Sheet Metal & Air Conditioning Contractors’ National Association


SMACNA's Comments for the Record to DOL: Information Collection of Davis-Bacon Certified Payroll

SMACNA recently submitted comments for the record to the Department of Labor Wage and Hour Division with regard to information collection of Davis-Bacon Certified Payroll as published in Federal Register Notice 2014–13380 filed on June 6, 2014.

SMACNA commends the Department of Labor Wage and Hour Division for its continuing efforts to reduce paperwork and respondent burdens on compliant employers and also for its diligent effort to maintain strong enforcement efforts on projects covered by Davis-Bacon law.  In response to the items selected by the Wage and Hour Divisions for review we offer the following comments:

  1. The collection of the proposed information is most certainly necessary for the proper performance of the prescribed functions of the agency.SMACNA is a strong proponent of aggressive enforcement by the Wage and Hour Division.The information collected is vital to the enforcement function.


  2. SMACNA is particularly interested in commenting on the enhancement, quality, utility and clarity of the information to be collected under the Davis-Bacon Act. It has come to SMACNA’s attention that agencies receive Davis - Bacon Certified Payroll forms that indicate employers made payments to individuals who “pay their own taxes” or otherwise are listed as “independent contractors” for construction work on an hourly basis.SMACNA National would advocate that the Department of Labor Wage and Hour Division update Davis Bacon Act record-keeping in ways that would help identify contractors who misclassify workers or otherwise commit payroll fraud on federal/federally assisted work. 


    The contracting agencies, including the Department of Labor, in examining Certified Payrolls should “red flag” forms that include payments to workers for whom no FICA, Withholding or other deductions are included and on forms where the contractor includes information that the worker was an independent contractor or otherwise pays his or her own taxes.  The reporting forms and regulations should require more information on those particular workers and should require that 1099s to those workers be maintained in the record for three years as is required for the Certified Payroll forms.  Training sessions for contracting agency staff should include information about misclassification and other forms of payroll fraud.

    Unfair and abusive employment practices are widely acknowledged by public policy experts to be epidemic in the construction industry.  Construction projects are temporary by nature, engage multiple levels of contractors and subcontractors, and employ a highly mobile workforce, all of which combine to make the industry especially vulnerable to abuse.  Ever-evolving schemes give unscrupulous employers a huge advantage in a highly competitive, head-to-head bid industry.

    Study after study shows that a significant portion of construction employers misclassify their employees as independent contractors.  The result is that federal, state and local governments lose millions, if not billions, of dollars annually.   The result is also that lawfully compliant contractors are put at an unfair competitive advantage by contractors who are willing to cheat or game the system.  The U.S. Department of Labor and the Obama Administration have noted the increasing trend in this practice and the Department of Labor itself has expanded its investigation and enforcement efforts to stem the practice so updating the payroll reporting forms would seem a logical extension of their efforts.
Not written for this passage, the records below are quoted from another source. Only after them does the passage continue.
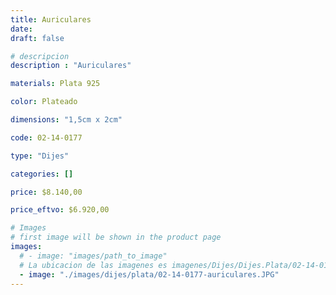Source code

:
 ```yaml
---
title: Auriculares
date: 
draft: false

# descripcion
description : "Auriculares"

materials: Plata 925

color: Plateado

dimensions: "1,5cm x 2cm"

code: 02-14-0177

type: "Dijes"

categories: []

price: $8.140,00

price_eftvo: $6.920,00

# Images
# first image will be shown in the product page
images:
  # - image: "images/path_to_image"
  # La ubicacion de las imagenes es imagenes/Dijes/Dijes.Plata/02-14-0177-auriculares
  - image: "./images/dijes/plata/02-14-0177-auriculares.JPG"
---
```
    SMACNA National believes that stronger Davis-Bacon reporting requirements are needed to stop the misclassification of workers because businesses that avoid properly classifying workers as employees do not have to pay unemployment insurance taxes, workers’ compensation premiums, or the employer’s portion of Social Security and Medicare taxes. 

    When a contractor performs federal or federally assisted work, there should be increased due diligence by all agencies to ensure contractors are following all federal laws.  Therefore, we believe there should be increased scrutiny of Certified Payroll forms by all agencies, including DOL, to include closer examination of construction companies that include independent contractors in their payroll certifications.  Cracking down on payroll fraud and misclassification of workers at every level is a step towards stopping the unlawful anti-competitive practices by unscrupulous employers that make legitimate contractors less competitive in the public and private marketplace. 

    It is worth noting that unscrupulous employers are deliberately trying to avoid tax and employment requirements by stretching the law in creative ways.  No longer do they simply misclassify employees as independent contractors.  Scofflaw companies in construction and other industries employ techniques such as using labor brokers, forming LLCs so that employees become owners filing not a 1099 but a K1, establishing elaborate check cashing schemes, and illegally requiring workers to purchase a shell franchise.   The government needs to be likewise creative to stem the unlawful practices. Therefore it is even more important that Davis-Bacon form requirements be updated to increase the utility of the reports. 

  3. To minimize the burden of reporting requirements, SMACNA contractors appreciate the application of modern technology which eases reporting record-keeping and submission.We would suggest that reporting could be reduced to monthly or quarterly reporting to reduce contractor burdens without compromising the utility of the information.